Dr. Angela Di Fulvio
Associate Professor at the University of Illinois Urbana-Champaign
Lectures
Detectors and Algorithms for Neutron Spectroscopy
Neutrons are ideal probes for examining nearly all forms of matter. However, their distinct properties make their direct spectroscopic characterization a challenging task. Traditional deconvolution-based spectroscopy methods require prior knowledge of the neutron field and yield neutron spectra with coarse energy resolution.
Deuterium-based scintillators can measure neutron energy spectra efficiently by suitably unfolding the neutron light-output spectra. The non-isotropic scattering reaction between interacting neutrons and deuterium produces distinct edges in response to monoenergetic neutrons that facilitate spectrum unfolding and make deuterated scintillators particularly suitable for high-resolution neutron spectroscopy.
I will present the light output response of a new deuterated stilbene crystal to neutrons and alpha particles and related light-quenching parameters and its excellent pulse shape discrimination capability. I will also introduce the use of statistical inference methods to solve the inverse unfolding problem, inherently providing the a-posteriori uncertainty associated with the spectrum. I will present experimental results that show the ability of deuterated stilbene and data analytics to accurately characterize and discriminate the neutron spectra emitted by various sources, including fission from highly enriched uranium and weapons-grade plutonium and fusion from deuterium-deuterium and deuterium-tritium reactions.

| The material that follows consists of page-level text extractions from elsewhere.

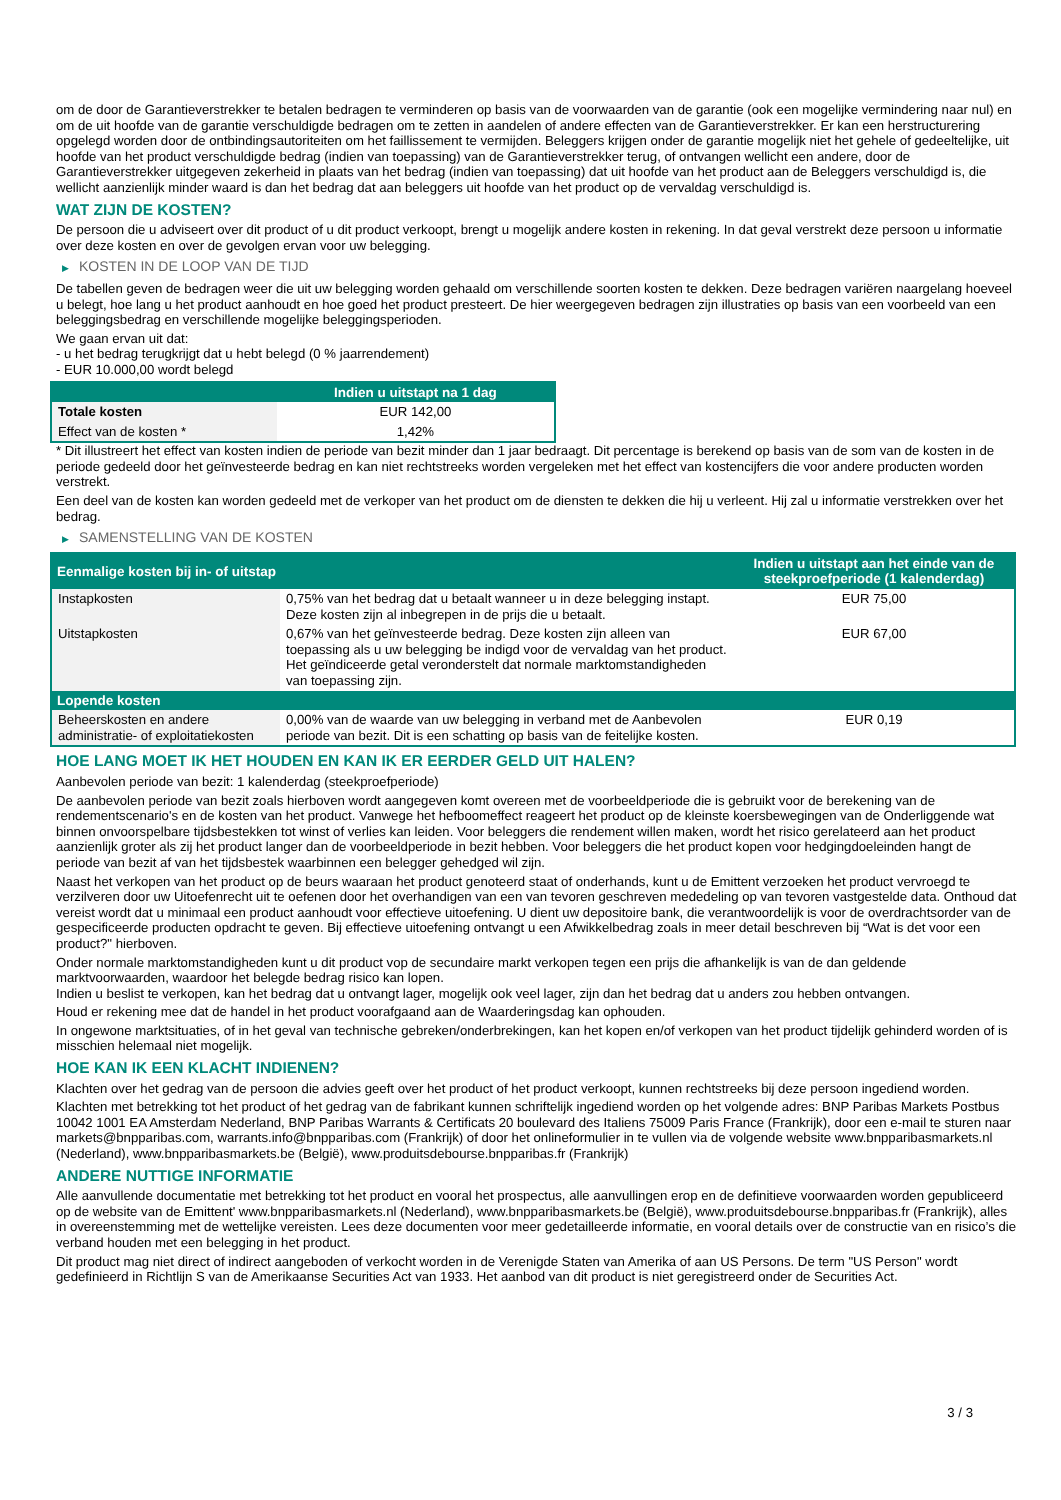om de door de Garantieverstrekker te betalen bedragen te verminderen op basis van de voorwaarden van de garantie (ook een mogelijke vermindering naar nul) en om de uit hoofde van de garantie verschuldigde bedragen om te zetten in aandelen of andere effecten van de Garantieverstrekker. Er kan een herstructurering opgelegd worden door de ontbindingsautoriteiten om het faillissement te vermijden. Beleggers krijgen onder de garantie mogelijk niet het gehele of gedeeltelijke, uit hoofde van het product verschuldigde bedrag (indien van toepassing) van de Garantieverstrekker terug, of ontvangen wellicht een andere, door de Garantieverstrekker uitgegeven zekerheid in plaats van het bedrag (indien van toepassing) dat uit hoofde van het product aan de Beleggers verschuldigd is, die wellicht aanzienlijk minder waard is dan het bedrag dat aan beleggers uit hoofde van het product op de vervaldag verschuldigd is.
WAT ZIJN DE KOSTEN?
De persoon die u adviseert over dit product of u dit product verkoopt, brengt u mogelijk andere kosten in rekening. In dat geval verstrekt deze persoon u informatie over deze kosten en over de gevolgen ervan voor uw belegging.
▶ KOSTEN IN DE LOOP VAN DE TIJD
De tabellen geven de bedragen weer die uit uw belegging worden gehaald om verschillende soorten kosten te dekken. Deze bedragen variëren naargelang hoeveel u belegt, hoe lang u het product aanhoudt en hoe goed het product presteert. De hier weergegeven bedragen zijn illustraties op basis van een voorbeeld van een beleggingsbedrag en verschillende mogelijke beleggingsperioden.
We gaan ervan uit dat:
- u het bedrag terugkrijgt dat u hebt belegd (0 % jaarrendement)
- EUR 10.000,00 wordt belegd
| | Indien u uitstapt na 1 dag |
| --- | --- |
| Totale kosten | EUR 142,00 |
| Effect van de kosten * | 1,42% |
* Dit illustreert het effect van kosten indien de periode van bezit minder dan 1 jaar bedraagt. Dit percentage is berekend op basis van de som van de kosten in de periode gedeeld door het geïnvesteerde bedrag en kan niet rechtstreeks worden vergeleken met het effect van kostencijfers die voor andere producten worden verstrekt.
Een deel van de kosten kan worden gedeeld met de verkoper van het product om de diensten te dekken die hij u verleent. Hij zal u informatie verstrekken over het bedrag.
▶ SAMENSTELLING VAN DE KOSTEN
| Eenmalige kosten bij in- of uitstap | | Indien u uitstapt aan het einde van de steekproefperiode (1 kalenderdag) |
| --- | --- | --- |
| Instapkosten | 0,75% van het bedrag dat u betaalt wanneer u in deze belegging instapt. Deze kosten zijn al inbegrepen in de prijs die u betaalt. | EUR 75,00 |
| Uitstapkosten | 0,67% van het geïnvesteerde bedrag. Deze kosten zijn alleen van toepassing als u uw belegging be indigd voor de vervaldag van het product. Het geïndiceerde getal veronderstelt dat normale marktomstandigheden van toepassing zijn. | EUR 67,00 |
| Lopende kosten | | |
| Beheerskosten en andere administratie- of exploitatiekosten | 0,00% van de waarde van uw belegging in verband met de Aanbevolen periode van bezit. Dit is een schatting op basis van de feitelijke kosten. | EUR 0,19 |
HOE LANG MOET IK HET HOUDEN EN KAN IK ER EERDER GELD UIT HALEN?
Aanbevolen periode van bezit: 1 kalenderdag (steekproefperiode)
De aanbevolen periode van bezit zoals hierboven wordt aangegeven komt overeen met de voorbeeldperiode die is gebruikt voor de berekening van de rendementscenario's en de kosten van het product. Vanwege het hefboomeffect reageert het product op de kleinste koersbewegingen van de Onderliggende wat binnen onvoorspelbare tijdsbestekken tot winst of verlies kan leiden. Voor beleggers die rendement willen maken, wordt het risico gerelateerd aan het product aanzienlijk groter als zij het product langer dan de voorbeeldperiode in bezit hebben. Voor beleggers die het product kopen voor hedgingdoeleinden hangt de periode van bezit af van het tijdsbestek waarbinnen een belegger gehedged wil zijn.
Naast het verkopen van het product op de beurs waaraan het product genoteerd staat of onderhands, kunt u de Emittent verzoeken het product vervroegd te verzilveren door uw Uitoefenrecht uit te oefenen door het overhandigen van een van tevoren geschreven mededeling op van tevoren vastgestelde data. Onthoud dat vereist wordt dat u minimaal een product aanhoudt voor effectieve uitoefening. U dient uw depositoire bank, die verantwoordelijk is voor de overdrachtsorder van de gespecificeerde producten opdracht te geven. Bij effectieve uitoefening ontvangt u een Afwikkelbedrag zoals in meer detail beschreven bij “Wat is det voor een product?" hierboven.
Onder normale marktomstandigheden kunt u dit product vop de secundaire markt verkopen tegen een prijs die afhankelijk is van de dan geldende marktvoorwaarden, waardoor het belegde bedrag risico kan lopen.
Indien u beslist te verkopen, kan het bedrag dat u ontvangt lager, mogelijk ook veel lager, zijn dan het bedrag dat u anders zou hebben ontvangen.
Houd er rekening mee dat de handel in het product voorafgaand aan de Waarderingsdag kan ophouden.
In ongewone marktsituaties, of in het geval van technische gebreken/onderbrekingen, kan het kopen en/of verkopen van het product tijdelijk gehinderd worden of is misschien helemaal niet mogelijk.
HOE KAN IK EEN KLACHT INDIENEN?
Klachten over het gedrag van de persoon die advies geeft over het product of het product verkoopt, kunnen rechtstreeks bij deze persoon ingediend worden.
Klachten met betrekking tot het product of het gedrag van de fabrikant kunnen schriftelijk ingediend worden op het volgende adres: BNP Paribas Markets Postbus 10042 1001 EA Amsterdam Nederland, BNP Paribas Warrants & Certificats 20 boulevard des Italiens 75009 Paris France (Frankrijk), door een e-mail te sturen naar markets@bnpparibas.com, warrants.info@bnpparibas.com (Frankrijk) of door het onlineformulier in te vullen via de volgende website www.bnpparibasmarkets.nl (Nederland), www.bnpparibasmarkets.be (België), www.produitsdebourse.bnpparibas.fr (Frankrijk)
ANDERE NUTTIGE INFORMATIE
Alle aanvullende documentatie met betrekking tot het product en vooral het prospectus, alle aanvullingen erop en de definitieve voorwaarden worden gepubliceerd op de website van de Emittent' www.bnpparibasmarkets.nl (Nederland), www.bnpparibasmarkets.be (België), www.produitsdebourse.bnpparibas.fr (Frankrijk), alles in overeenstemming met de wettelijke vereisten. Lees deze documenten voor meer gedetailleerde informatie, en vooral details over de constructie van en risico’s die verband houden met een belegging in het product.
Dit product mag niet direct of indirect aangeboden of verkocht worden in de Verenigde Staten van Amerika of aan US Persons. De term "US Person" wordt gedefinieerd in Richtlijn S van de Amerikaanse Securities Act van 1933. Het aanbod van dit product is niet geregistreerd onder de Securities Act.
3 / 3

Fuel Accountability and Monitoring at Advanced Nuclear Reactors
Realizing the market potential for advanced reactors across the wide breadth of proposed end-use applications will require a paradigm shift in fuel accountability and reactor monitoring and control.
In this talk, I will present new concepts for reactor monitoring and accountability of nuclear fuel, with particular emphasis on tristructural-isotropic (TRISO) pebbles, as employed in pebble-bed reactors (PBRs) and modular high-temperature gas reactors. These non-destructive examination (NDE) methods can improve fuel accountability and management during reactor operation and at the back end of the fuel cycle.
Two nondestructive assay (NDA) methods for TRISO-fueled pebble characterization, namely neutron multiplicity counting and X-ray computed tomography, will be presented. Based on these two NDE methods, a unique pebble identification can be achieved in a few minutes to meet the operational constraints of PBRs.
Machine Learning for Radiometric Clustering and Classification
Machine learning algorithms’ capability to perform non-linear classifications and clustering is particularly valuable in handling radiometric datasets, often including interdependent and complex signatures.
During this presentation, I will illustrate the practical application of machine learning algorithms in two distinct areas: pulse shape discrimination and image segmentation. Despite the apparent differences between these tasks and the different data domains, they share common challenges, namely solving clustering and classification problems on large data sets.
The pulse shape discrimination results show that supervised classifiers such as k-nearest neighbor, support vector machine, random forest, and variational autoencoders outperform traditional deterministic charge integration methods when discriminating gamma-ray and neutron pulses detected by organic scintillators. Notably, variational autoencoders necessitate minimal supervision and are adaptable across various radiation sources. Furthermore, I will discuss the need for advanced methods when dealing with three-dimensional data classification. Here, an adaptive point-cloud segmentation approach will be explored, aimed at reducing data size and computational time while ensuring precise segmentation. The method is successfully applied to segment the prostate in radiation therapy treatment planning, demonstrating its adaptability during successive treatment fractions by automatically adjusting to changes in organ dimensions and positions.
About
Dr. Angela Di Fulvio is an Associate Professor in the Nuclear Plasma and Radiological Engineering (NPRE) Department at the University of Illinois Urbana-Champaign (UIUC) and the director of the Nuclear Measurement Laboratory (NML). Prior to joining NPRE in 2018 as an Assistant Professor, she was a researcher at Yale University and the University of Michigan, where her work focused on the development of cutting-edge neutron multiplicity counters and superheated emulsion-based detectors. She is an author of over 130 papers published in peer-reviewed international journals and conference proceedings. For her scholarly work, she received several awards, including the 2022 UIUC Dean’s Award for Excellence in Research.
Her group at UIUC focuses on the design, simulation, and characterization of neutron detection systems. The group also develops Bayesian and machine learning algorithms to maximize the information gleaned from radiation measurements. Through the design and deployment of fast-neutron spectrometers, multiplicity counters, and associated algorithms, her work has contributed to ensuring the safe and secure utilization of nuclear materials and facilities.
Dr. Di Fulvio actively participates in professional organizations such as IEEE-NPSS, where she has been a member since 2014. In 2023, she furthered her engagement by joining the IEEE-NPSS Radiation Instrumentation Steering Committee (RISC) and serving as co-chair of the NPSS chapters.